Inside Bari Weiss’s hostile takeover of CBS News

The New Yorker · Clare Malone · last updated

On Halloween, a production team from “60 Minutes,” CBS’s flagship news program, went to Mar-a-Lago for an interview that the correspondent Norah O’Donnell was conducting with Donald Trump. It was the President’s first appearance on the network since filing a lawsuit against it, claiming that, in the run-up to the 2024 election, “60 Minutes” had unfairly edited an interview with his opponent Kamala Harris. Most observers agreed that the suit had little merit, but CBS’s parent company, Paramount, which was owned by the Redstone family, had agreed to pay Trump sixteen million dollars to settle the matter. At the time, the media mogul David Ellison was in the process of acquiring Paramount, an eight-billion-dollar deal that required the Administration’s approval. “I see good things happening in the news,” Trump now told O’Donnell. “I think one of the best things to happen is this show and new ownership—CBS and new ownership. I think it’s the greatest thing that’s happened in a long time to a free and open and good press.”

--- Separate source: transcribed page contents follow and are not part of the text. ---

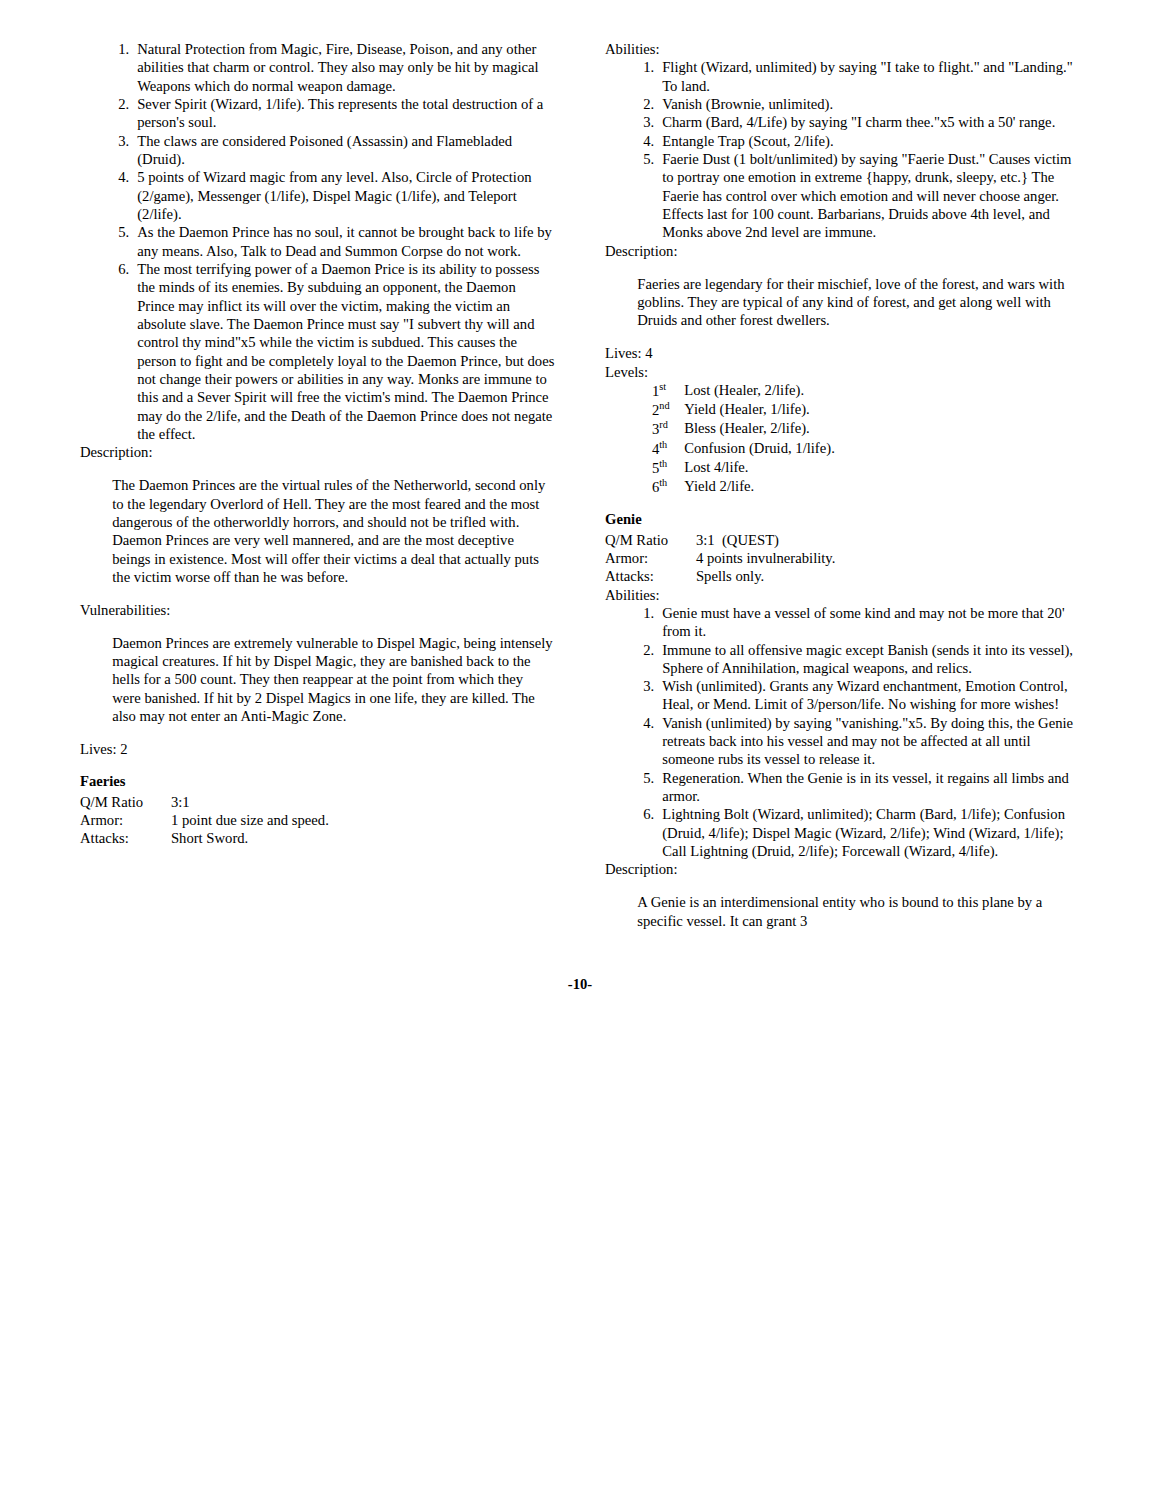Natural Protection from Magic, Fire, Disease, Poison, and any other abilities that charm or control. They also may only be hit by magical Weapons which do normal weapon damage.
Sever Spirit (Wizard, 1/life). This represents the total destruction of a person's soul.
The claws are considered Poisoned (Assassin) and Flamebladed (Druid).
5 points of Wizard magic from any level. Also, Circle of Protection (2/game), Messenger (1/life), Dispel Magic (1/life), and Teleport (2/life).
As the Daemon Prince has no soul, it cannot be brought back to life by any means. Also, Talk to Dead and Summon Corpse do not work.
The most terrifying power of a Daemon Price is its ability to possess the minds of its enemies. By subduing an opponent, the Daemon Prince may inflict its will over the victim, making the victim an absolute slave. The Daemon Prince must say "I subvert thy will and control thy mind"x5 while the victim is subdued. This causes the person to fight and be completely loyal to the Daemon Prince, but does not change their powers or abilities in any way. Monks are immune to this and a Sever Spirit will free the victim's mind. The Daemon Prince may do the 2/life, and the Death of the Daemon Prince does not negate the effect.
Description:
The Daemon Princes are the virtual rules of the Netherworld, second only to the legendary Overlord of Hell. They are the most feared and the most dangerous of the otherworldly horrors, and should not be trifled with. Daemon Princes are very well mannered, and are the most deceptive beings in existence. Most will offer their victims a deal that actually puts the victim worse off than he was before.
Vulnerabilities:
Daemon Princes are extremely vulnerable to Dispel Magic, being intensely magical creatures. If hit by Dispel Magic, they are banished back to the hells for a 500 count. They then reappear at the point from which they were banished. If hit by 2 Dispel Magics in one life, they are killed. The also may not enter an Anti-Magic Zone.
Lives: 2
Faeries
Q/M Ratio 3:1
Armor: 1 point due size and speed.
Attacks: Short Sword.
Abilities:
Flight (Wizard, unlimited) by saying "I take to flight." and "Landing." To land.
Vanish (Brownie, unlimited).
Charm (Bard, 4/Life) by saying "I charm thee."x5 with a 50' range.
Entangle Trap (Scout, 2/life).
Faerie Dust (1 bolt/unlimited) by saying "Faerie Dust." Causes victim to portray one emotion in extreme {happy, drunk, sleepy, etc.} The Faerie has control over which emotion and will never choose anger. Effects last for 100 count. Barbarians, Druids above 4th level, and Monks above 2nd level are immune.
Description:
Faeries are legendary for their mischief, love of the forest, and wars with goblins. They are typical of any kind of forest, and get along well with Druids and other forest dwellers.
Lives: 4
Levels:
1st Lost (Healer, 2/life).
2nd Yield (Healer, 1/life).
3rd Bless (Healer, 2/life).
4th Confusion (Druid, 1/life).
5th Lost 4/life.
6th Yield 2/life.
Genie
Q/M Ratio 3:1 (QUEST)
Armor: 4 points invulnerability.
Attacks: Spells only.
Abilities:
Genie must have a vessel of some kind and may not be more that 20' from it.
Immune to all offensive magic except Banish (sends it into its vessel), Sphere of Annihilation, magical weapons, and relics.
Wish (unlimited). Grants any Wizard enchantment, Emotion Control, Heal, or Mend. Limit of 3/person/life. No wishing for more wishes!
Vanish (unlimited) by saying "vanishing."x5. By doing this, the Genie retreats back into his vessel and may not be affected at all until someone rubs its vessel to release it.
Regeneration. When the Genie is in its vessel, it regains all limbs and armor.
Lightning Bolt (Wizard, unlimited); Charm (Bard, 1/life); Confusion (Druid, 4/life); Dispel Magic (Wizard, 2/life); Wind (Wizard, 1/life); Call Lightning (Druid, 2/life); Forcewall (Wizard, 4/life).
Description:
A Genie is an interdimensional entity who is bound to this plane by a specific vessel. It can grant 3
-10-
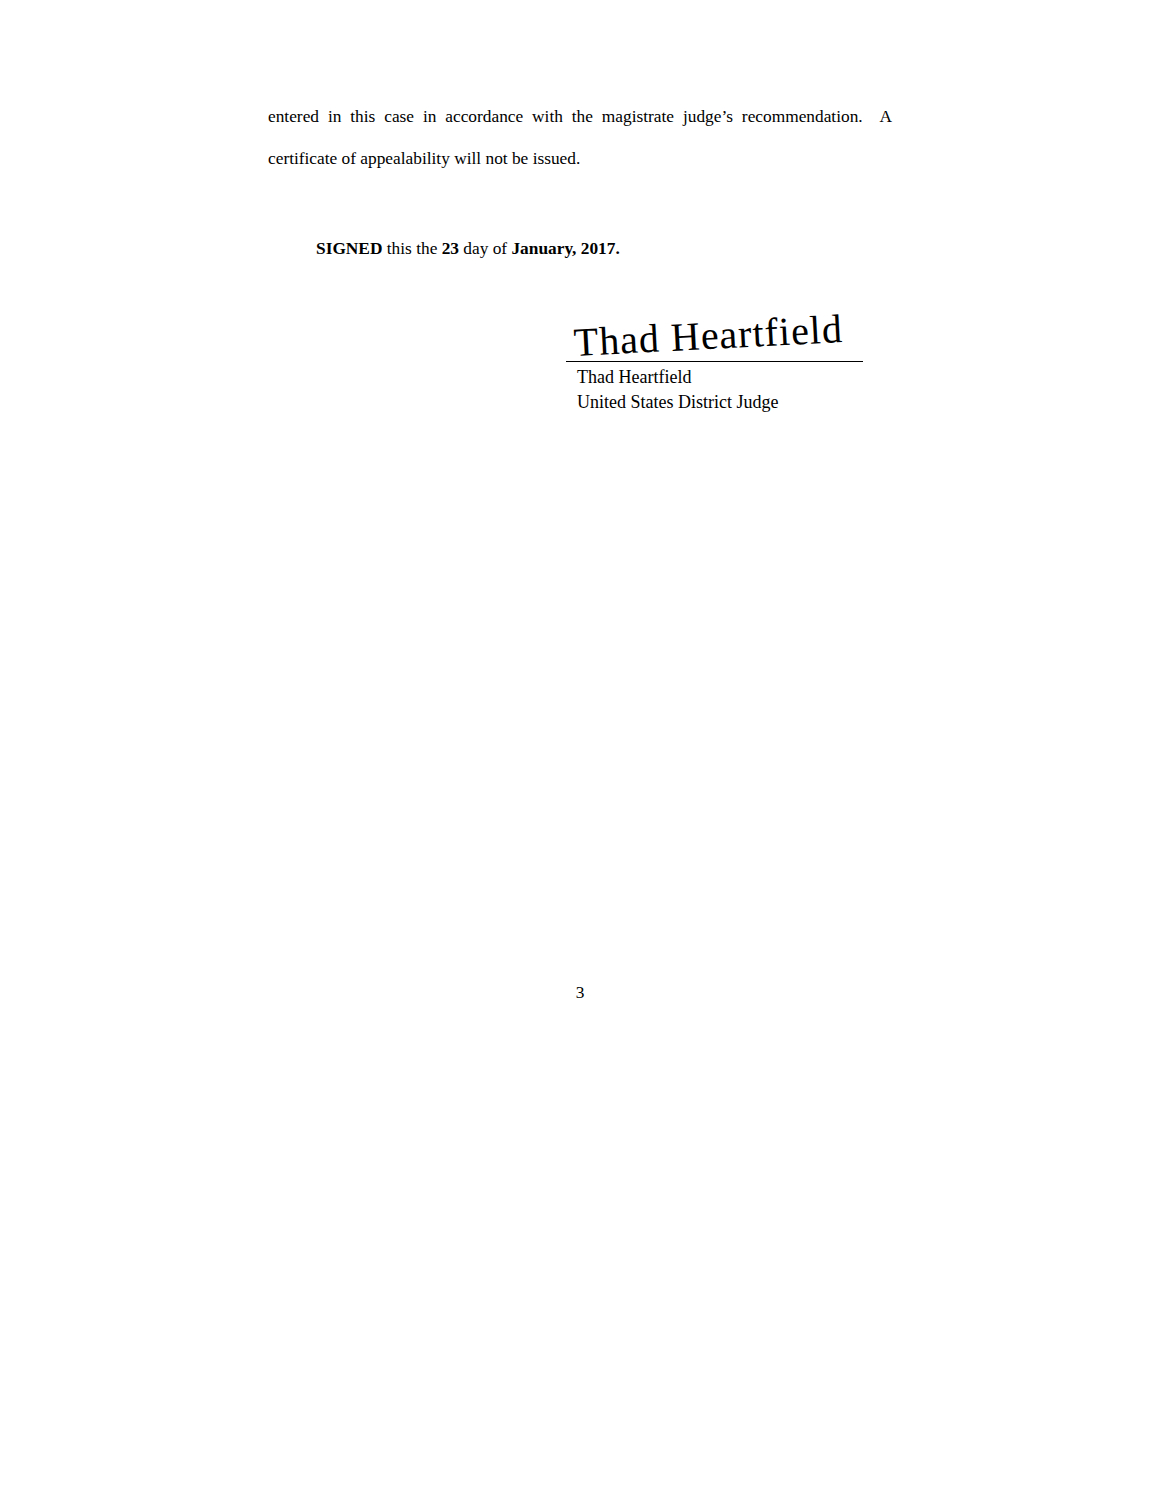entered in this case in accordance with the magistrate judge’s recommendation. A certificate of appealability will not be issued.
SIGNED this the 23 day of January, 2017.
Thad Heartfield
Thad Heartfield
United States District Judge
3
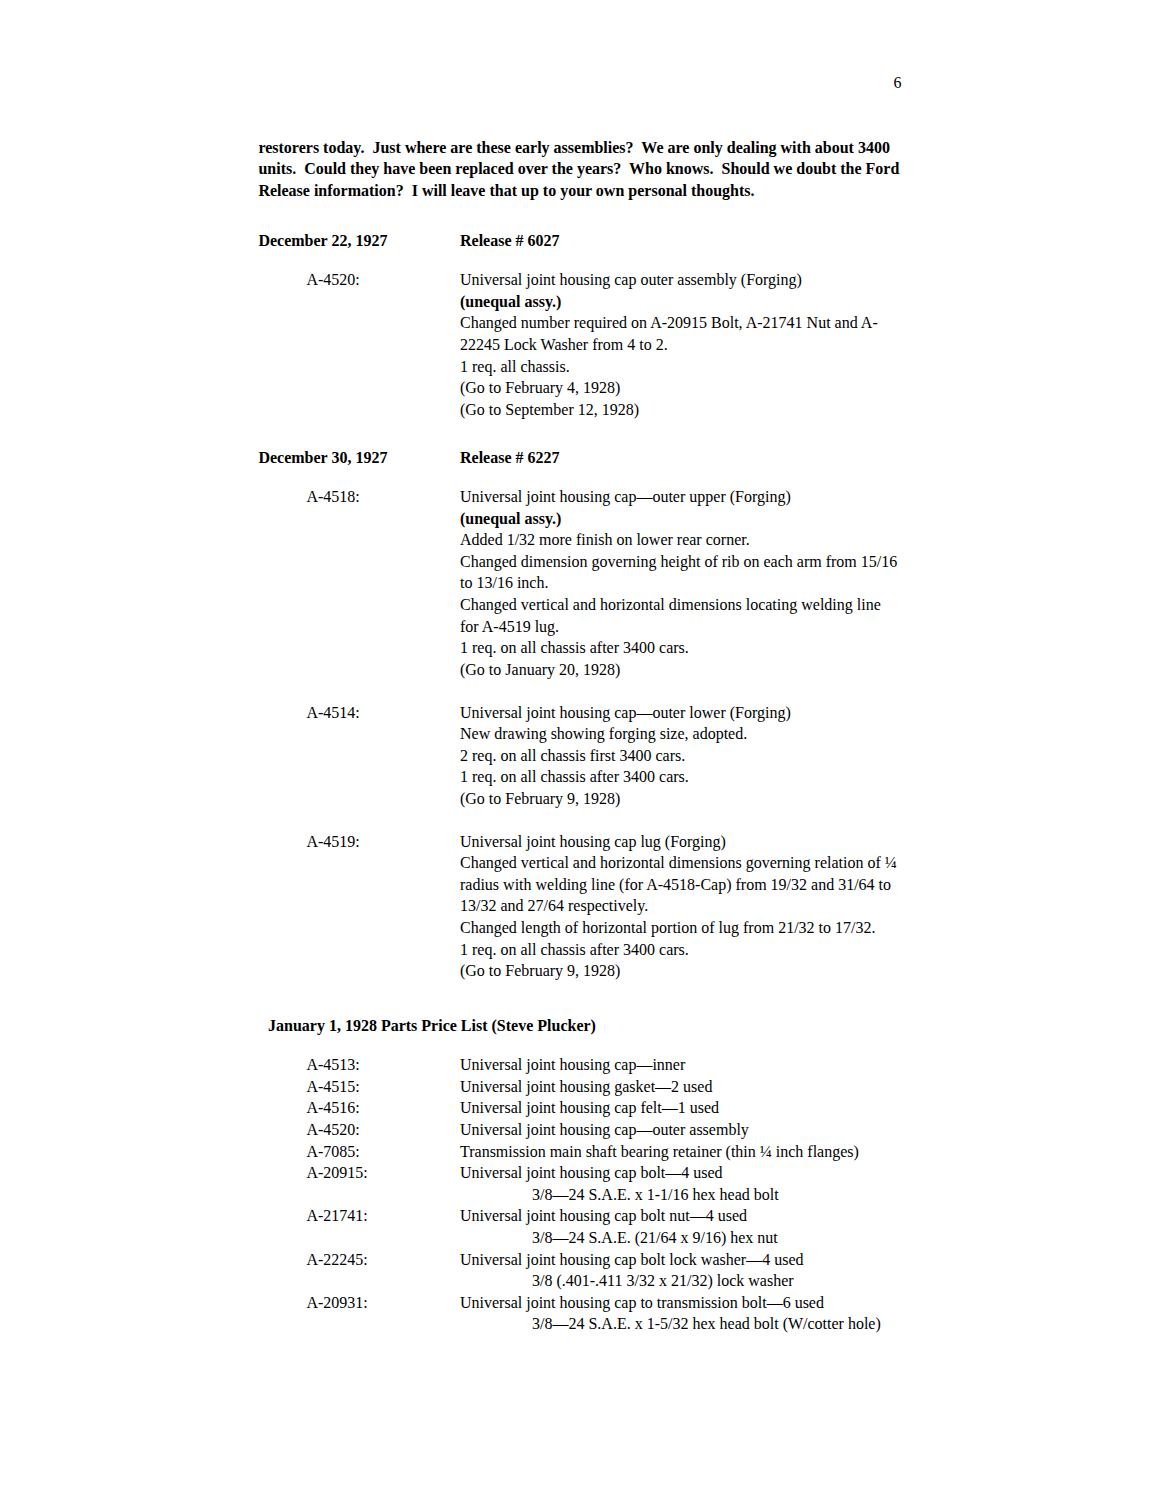6
restorers today. Just where are these early assemblies? We are only dealing with about 3400 units. Could they have been replaced over the years? Who knows. Should we doubt the Ford Release information? I will leave that up to your own personal thoughts.
December 22, 1927 Release # 6027
A-4520:
Universal joint housing cap outer assembly (Forging)
(unequal assy.)
Changed number required on A-20915 Bolt, A-21741 Nut and A-22245 Lock Washer from 4 to 2.
1 req. all chassis.
(Go to February 4, 1928)
(Go to September 12, 1928)
December 30, 1927 Release # 6227
A-4518:
Universal joint housing cap—outer upper (Forging)
(unequal assy.)
Added 1/32 more finish on lower rear corner.
Changed dimension governing height of rib on each arm from 15/16 to 13/16 inch.
Changed vertical and horizontal dimensions locating welding line for A-4519 lug.
1 req. on all chassis after 3400 cars.
(Go to January 20, 1928)
A-4514:
Universal joint housing cap—outer lower (Forging)
New drawing showing forging size, adopted.
2 req. on all chassis first 3400 cars.
1 req. on all chassis after 3400 cars.
(Go to February 9, 1928)
A-4519:
Universal joint housing cap lug (Forging)
Changed vertical and horizontal dimensions governing relation of ¼ radius with welding line (for A-4518-Cap) from 19/32 and 31/64 to 13/32 and 27/64 respectively.
Changed length of horizontal portion of lug from 21/32 to 17/32.
1 req. on all chassis after 3400 cars.
(Go to February 9, 1928)
January 1, 1928 Parts Price List (Steve Plucker)
A-4513:
Universal joint housing cap—inner
A-4515:
Universal joint housing gasket—2 used
A-4516:
Universal joint housing cap felt—1 used
A-4520:
Universal joint housing cap—outer assembly
A-7085:
Transmission main shaft bearing retainer (thin ¼ inch flanges)
A-20915:
Universal joint housing cap bolt—4 used
3/8—24 S.A.E. x 1-1/16 hex head bolt
A-21741:
Universal joint housing cap bolt nut—4 used
3/8—24 S.A.E. (21/64 x 9/16) hex nut
A-22245:
Universal joint housing cap bolt lock washer—4 used
3/8 (.401-.411 3/32 x 21/32) lock washer
A-20931:
Universal joint housing cap to transmission bolt—6 used
3/8—24 S.A.E. x 1-5/32 hex head bolt (W/cotter hole)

Bari Weiss, the editor-in-chief of CBS News, was watching the interview off camera. Just a few years earlier, she had resigned from her position as an opinion writer and editor at the New York Times, condemning the paper as doctrinally liberal and out of touch. She went on to start a Substack that would eventually become The Free Press, an anti-woke rejoinder to a mainstream media that, Weiss argued, pandered to an audience of élites who were “turning against America.” Fox News and MSNBC were feeding their audiences “political heroin,” she said. Elsewhere, she added, “I think there’s a lot of people in this country who are politically homeless, who feel like the old labels—Republican, Democrat, conservative, liberal—no longer fit them or no longer mean what they used to.”